Le due precedenti leggi di rinascita: la 588 e la 268 sono nate col coinvolgimento reale dei sardi, con la partecipazione degli enti locali, delle forze sociali e della produzione.

In questo momento andiamo nudi verso il dibattito che si svolgerà prima o poi, crediamo, in questo Consiglio regionale, con la totale assenza della Sardegna, attorno ad un problema che la riguarda fortemente.
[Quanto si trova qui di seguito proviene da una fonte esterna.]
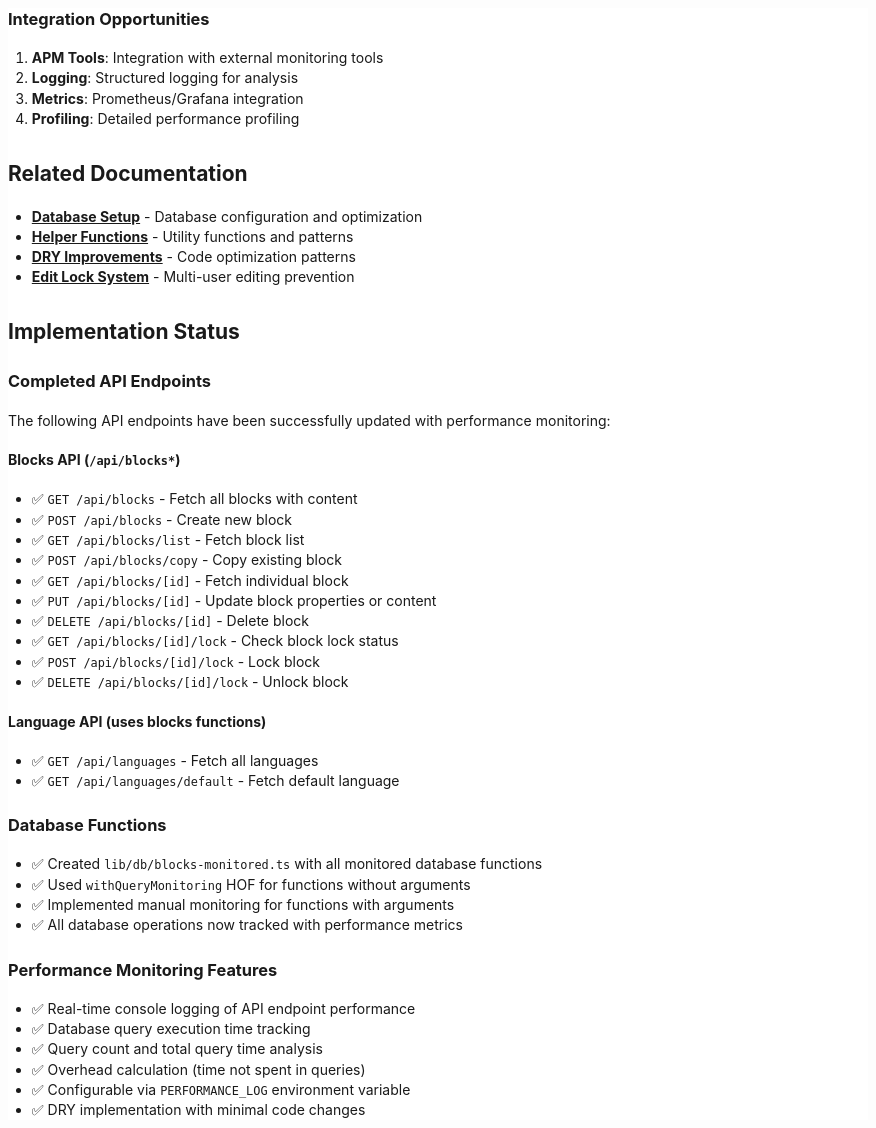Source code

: ### Integration Opportunities
1. **APM Tools**: Integration with external monitoring tools
2. **Logging**: Structured logging for analysis
3. **Metrics**: Prometheus/Grafana integration
4. **Profiling**: Detailed performance profiling

## Related Documentation

- **[Database Setup](db.md)** - Database configuration and optimization
- **[Helper Functions](helper-functions.md)** - Utility functions and patterns
- **[DRY Improvements](dry-improvements.md)** - Code optimization patterns
- **[Edit Lock System](edit-lock-system.md)** - Multi-user editing prevention

## Implementation Status

### Completed API Endpoints
The following API endpoints have been successfully updated with performance monitoring:

#### Blocks API (`/api/blocks*`)
- ✅ `GET /api/blocks` - Fetch all blocks with content
- ✅ `POST /api/blocks` - Create new block
- ✅ `GET /api/blocks/list` - Fetch block list
- ✅ `POST /api/blocks/copy` - Copy existing block
- ✅ `GET /api/blocks/[id]` - Fetch individual block
- ✅ `PUT /api/blocks/[id]` - Update block properties or content
- ✅ `DELETE /api/blocks/[id]` - Delete block
- ✅ `GET /api/blocks/[id]/lock` - Check block lock status
- ✅ `POST /api/blocks/[id]/lock` - Lock block
- ✅ `DELETE /api/blocks/[id]/lock` - Unlock block

#### Language API (uses blocks functions)
- ✅ `GET /api/languages` - Fetch all languages
- ✅ `GET /api/languages/default` - Fetch default language

### Database Functions
- ✅ Created `lib/db/blocks-monitored.ts` with all monitored database functions
- ✅ Used `withQueryMonitoring` HOF for functions without arguments
- ✅ Implemented manual monitoring for functions with arguments
- ✅ All database operations now tracked with performance metrics

### Performance Monitoring Features
- ✅ Real-time console logging of API endpoint performance
- ✅ Database query execution time tracking
- ✅ Query count and total query time analysis
- ✅ Overhead calculation (time not spent in queries)
- ✅ Configurable via `PERFORMANCE_LOG` environment variable
- ✅ DRY implementation with minimal code changes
Il collega Orrù si chiedeva quindi qual è l’immagine attuale dell’Autonomia che stiamo dando. La conclusione che traiamo è che per la Sardegna, per l’Autonomia, non basta avere risorse, avere danaro – questa è una delle fasi in cui l’Autonomia regionale ha avuto più risorse disponibili – avere maggioranze numericamente forti, occorre uno sforzo più grande che non riguarda certamente solo la maggioranza, ma queste certamente in primo luogo. Occorre che l’Autonomia ritrovi la sua capacità di interpretare le attese e le speranze dei Sardi e di portarle dentro di sé. Questo non avviene ormai da molto tempo. Se non si trova questa capacità, tutte le nostre altre parole non hanno significato, restano prive di senso. Questa Giunta, questa maggioranza vanno nella direzione opposta, gli impegni, i grandi obiettivi delle dichiarazioni programmatiche sono ormai un ricordo.

Noi pensiamo che il momento dei consuntivi si stia avvicinando, crediamo che la Giunta regionale dovrà rendere conto non solo a questo Consiglio ma al popolo sardo dei ritardi, delle negazioni, della mancanza del rispetto degli impegni di fronte agli obiettivi che si era data all’inizio della legislatura.